Por: Matheus Rocha e Mariana Moreira
As estradas que levam à Terra Prometida são tortuosas e têm capsulas de fuzil. São pelo menos sete delas em uma das vias. Ao chegar ao topo do morro, é possível encontrar uma casa crivada de tiros.
Os disparos atravessaram uma caixa d'água, perfuraram a parede de madeira e atingiram uma pequena geladeira. A porta do eletrodoméstico está perfurada e, em frente dele, o fragmento de um projétil repousa no chão.
Era esse o cenário na Vila Cruzeiro um dia após a comunidade ter sido alvo da segunda operação policial mais letal da história do Rio.

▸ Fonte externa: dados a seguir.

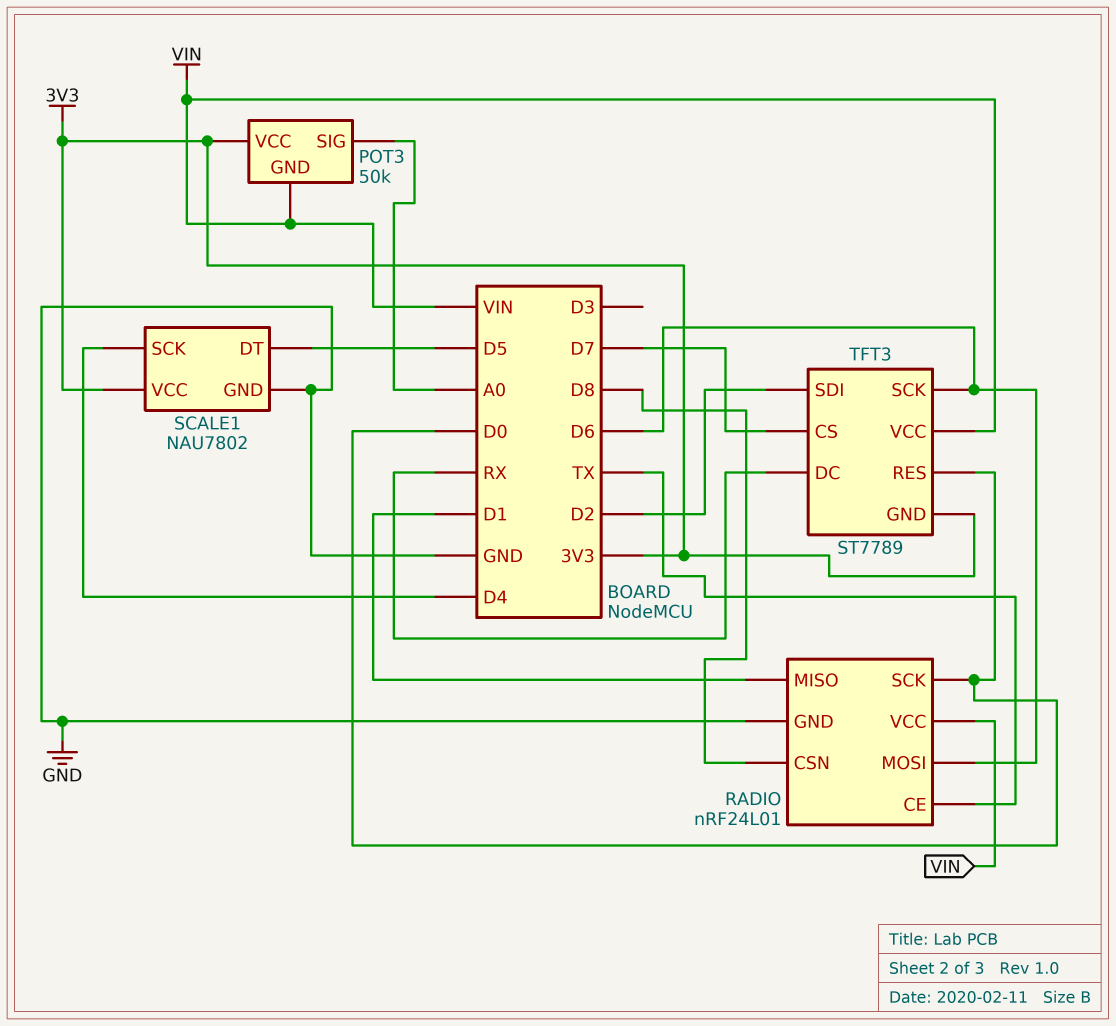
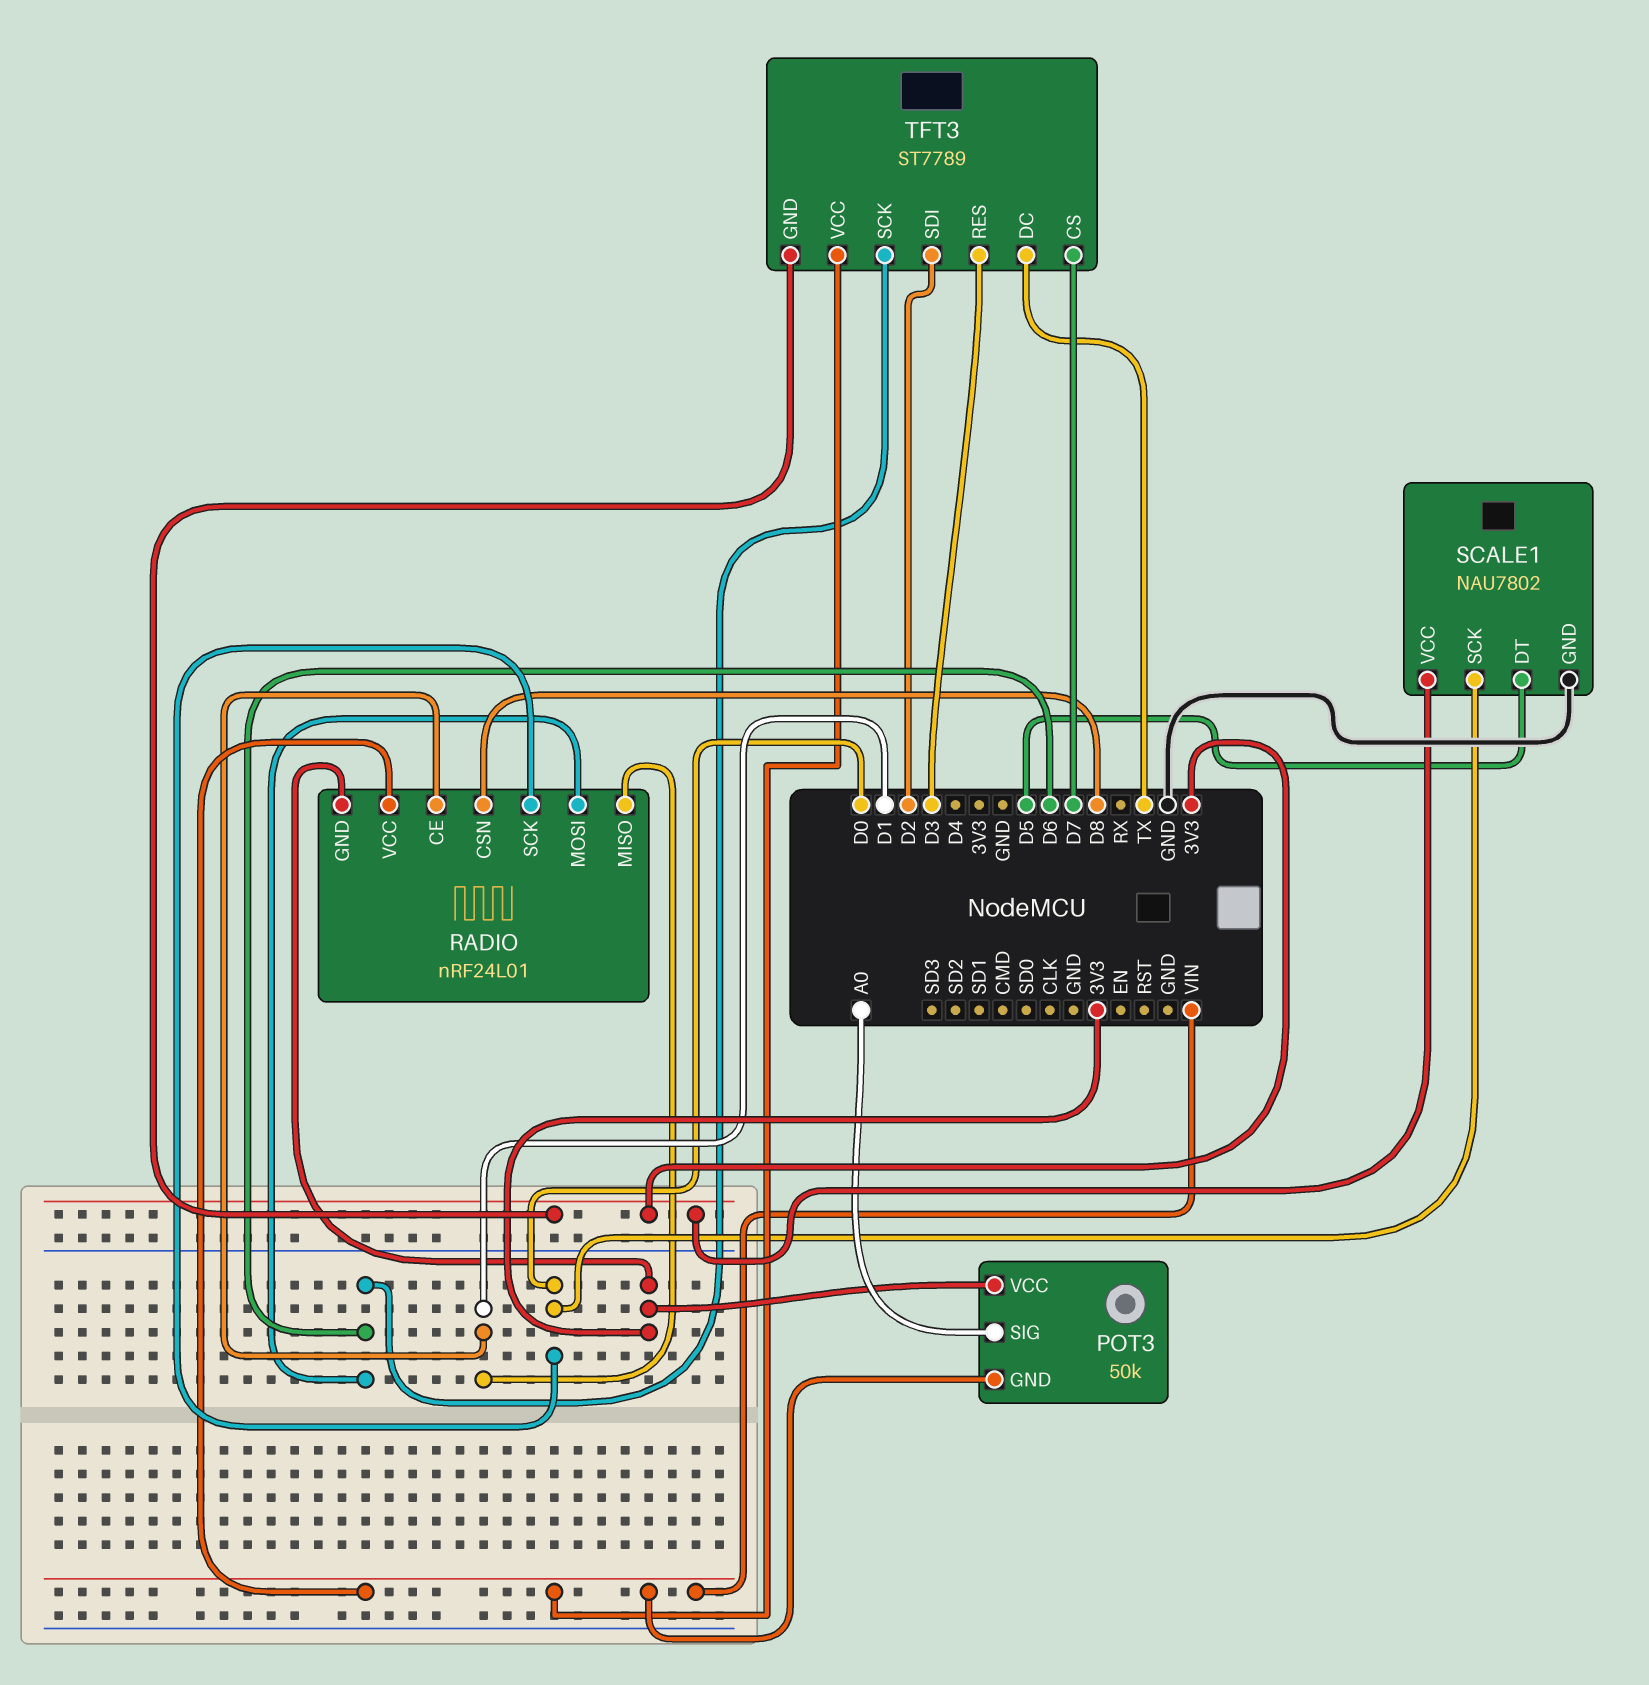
RADIO pin CE: TX -> D1
RADIO pin GND: GND -> 3V3
SCALE1 pin SCK: D4 -> D0
TFT3 pin DC: RX -> TX
TFT3 pin RES: D0 -> D3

Pelo menos 25 pessoas perderam a vida durante a ação realizada pela Polícia Militar em conjunto com a Polícia Rodoviária Federal.
O confronto se concentrou principalmente na parte alta da comunidade, na localidade conhecida como Terra Prometida. É uma região marcada pela vulnerabilidade social, onde as casas são feitas de madeira.
A moradora de uma delas diz que dormia com o marido e a filha pequena quando, por volta das 3h30, a casa começou a ser metralhada por policiais militares.
"A gente se jogou da cama para o chão e começou a gritar, dizendo que na casa tinha morador, que a gente era trabalhador. Mas eles disseram: 'morador é o caralho' e continuaram atirando", diz Ana, acrescentando que mora na região há três anos e que nunca tinha visto algo parecido.
Os moradores que conversaram com a Folha se disseram assustados e pediram para ter as identidades preservadas. Por isso, todos os nomes foram trocados.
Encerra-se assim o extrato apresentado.